Task brief =
Write out the data exactly, please, and omit the pictures.

Dataset extract =
§

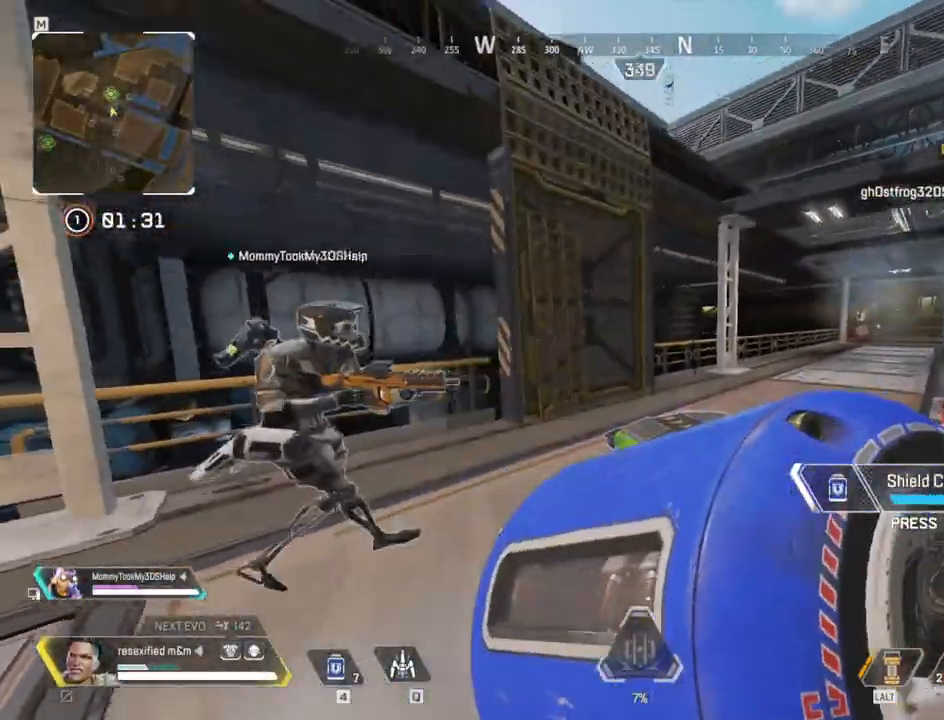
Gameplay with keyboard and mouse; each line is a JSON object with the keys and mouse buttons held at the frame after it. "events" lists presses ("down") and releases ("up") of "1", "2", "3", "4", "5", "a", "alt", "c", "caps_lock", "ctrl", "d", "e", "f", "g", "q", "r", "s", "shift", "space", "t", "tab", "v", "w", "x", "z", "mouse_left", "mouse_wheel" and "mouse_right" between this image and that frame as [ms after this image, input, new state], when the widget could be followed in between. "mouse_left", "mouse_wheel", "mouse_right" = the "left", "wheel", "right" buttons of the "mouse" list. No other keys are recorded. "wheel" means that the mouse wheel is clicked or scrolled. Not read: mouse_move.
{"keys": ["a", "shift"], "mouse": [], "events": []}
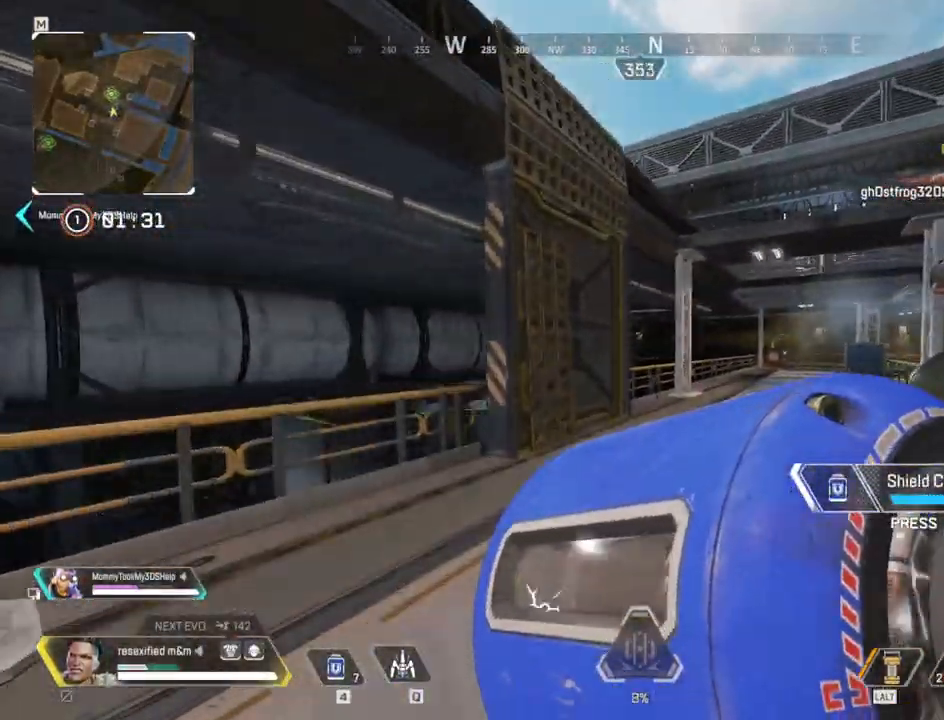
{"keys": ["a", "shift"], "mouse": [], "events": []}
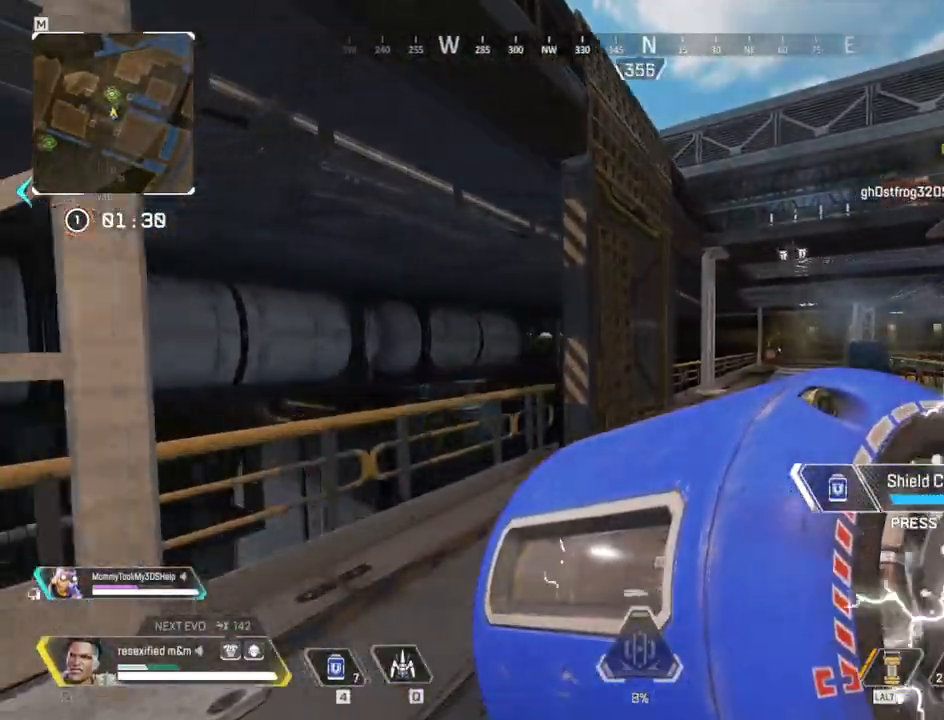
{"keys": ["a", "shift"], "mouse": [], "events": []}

§

Worked solution =
Gameplay with keyboard and mouse; each line is a JSON object with the keys and mouse buttons held at the frame after it. "events" lists presses ("down") and releases ("up") of "1", "2", "3", "4", "5", "a", "alt", "c", "caps_lock", "ctrl", "d", "e", "f", "g", "q", "r", "s", "shift", "space", "t", "tab", "v", "w", "x", "z", "mouse_left", "mouse_wheel" and "mouse_right" between this image and that frame as [ms after this image, input, new state], when the widget could be followed in between. "mouse_left", "mouse_wheel", "mouse_right" = the "left", "wheel", "right" buttons of the "mouse" list. No other keys are recorded. "wheel" means that the mouse wheel is clicked or scrolled. Not read: mouse_move.
{"keys": ["a", "shift"], "mouse": [], "events": []}
{"keys": ["a", "shift"], "mouse": [], "events": []}
{"keys": ["a", "shift"], "mouse": [], "events": []}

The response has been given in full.